Why I’m Enjoying the Age of 7

pregnant lesbian coupleself insemination kit

I’ve started giving nicknames to each developmental phase my kids go through. We’re all familiar with the “terrible twos,” the “thundering threes,” and the “ferocious fours.” Then come the “flying fives,” which, honestly, still baffle me, followed by the “six-year-old shenanigans” (especially with my energetic twin boys). And now, I’m absolutely captivated by the “sociable and sensitive sevens.”

My eldest son embodies everything you’d expect from a typical 7-year-old. He’s hilarious, brave, sassy, independent, strong-willed, compassionate, and sometimes a little silly—all wrapped up in one delightful package. I was ready for the daily struggles: breaking up fights, haggling over screen time, and negotiating veggie consumption like I was in a diplomatic meeting.

What truly took me by surprise was his remarkable intelligence and maturity. He engages with strangers, shares his thoughts, and treats service workers with genuine respect. When he gets too caught up in his surroundings, he forgets to sulk about being grounded for calling his brothers names.

He’s been closely following the election cycle, watching news stories, and forming his own opinions. One evening, when I mentioned my desire to volunteer for a campaign, he leaped up and asked if he could join me. He willingly sacrificed his weekend to canvass neighborhoods, eager to learn about civics firsthand, rather than from a textbook.

The mornings after political debates are filled with his insights, often leading to laughter from my partner, who agrees that our son’s assessments are spot-on. This weekend, he’s excited to attend a rally with us, and when told he couldn’t go, he accepted it: “Okay, but the babysitter will let me watch it on TV, right?”

He’s seen the charitable acts my partner and I have done over the years, whether it’s giving our time, buying meals for those in need, or sharing leftovers with someone homeless. Recently, he filled out a donation envelope for a foundation we support, while my partner helped him write the check.

Not long ago, he encountered a hungry man on the street after an event. Without hesitation, he approached the man and emptied his pockets of change. We had a meaningful conversation about his choice and how it could help provide a meal.

That evening, my son shared something profound: “Mom, I don’t have to make a difference for everyone, just someone.” The next day, his grandmother gave him some money and encouraged him to keep a little for himself.

As I tucked him in after our vacation, I asked about his favorite moments.

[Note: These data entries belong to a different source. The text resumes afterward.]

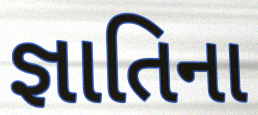
જ્ઞાતિના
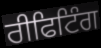
ਰੀਫਿਟਿੰਗ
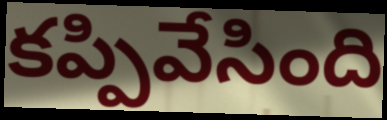
కప్పివేసింది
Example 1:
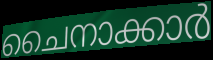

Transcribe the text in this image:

ചൈനാക്കാർ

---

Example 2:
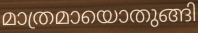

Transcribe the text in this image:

മാത്രമായൊതുങ്ങി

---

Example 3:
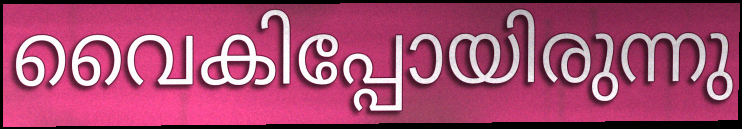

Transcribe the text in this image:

വൈകിപ്പോയിരുന്നു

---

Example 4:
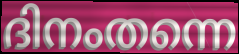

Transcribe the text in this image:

ദിനംതന്നെ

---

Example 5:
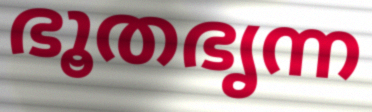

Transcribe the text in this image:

ഭൂതഭൃന്ന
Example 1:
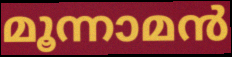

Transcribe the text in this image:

He enthusiastically mentioned seeing the Liberty Bell because “it’s made of Liberty,” followed by Independence Hall for its historical significance, and finally, the highlight—a Major League Baseball game.

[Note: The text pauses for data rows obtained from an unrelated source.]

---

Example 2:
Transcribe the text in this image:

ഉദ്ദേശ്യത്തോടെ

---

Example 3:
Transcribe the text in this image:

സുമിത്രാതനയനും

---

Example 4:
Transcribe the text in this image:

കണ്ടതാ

As parents, we often get wrapped up in our children’s unique personalities, trying to guess their future paths. I have no doubt this little activist has a bright future ahead, ready to make a difference in the world, as he has already done for me.

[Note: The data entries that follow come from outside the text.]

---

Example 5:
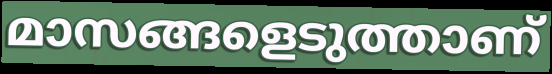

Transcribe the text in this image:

മാസങ്ങളെടുത്താണ്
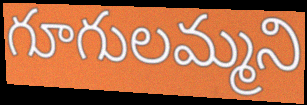
గూగులమ్మని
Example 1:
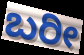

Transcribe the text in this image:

ಬರೀ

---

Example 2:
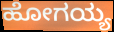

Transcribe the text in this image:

ಹೋಗಯ್ಯ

And now, I need to step in and break up a little skirmish over missing Lego pieces.

For more insights, check out this post on home insemination to keep you engaged in parenting matters. Also, if you’re interested in more resources on fertility treatment, visit March of Dimes. And for a deeper dive into at-home insemination, Make a Mom provides excellent information.

Summary

Navigating the age of 7 is an exciting journey filled with unexpected moments and profound insights. With a newfound maturity, my son engages with the world around him, forming opinions and participating in civic activities. His compassionate actions remind me of the significance of small differences, and I look forward to seeing him grow into the little activist he is becoming.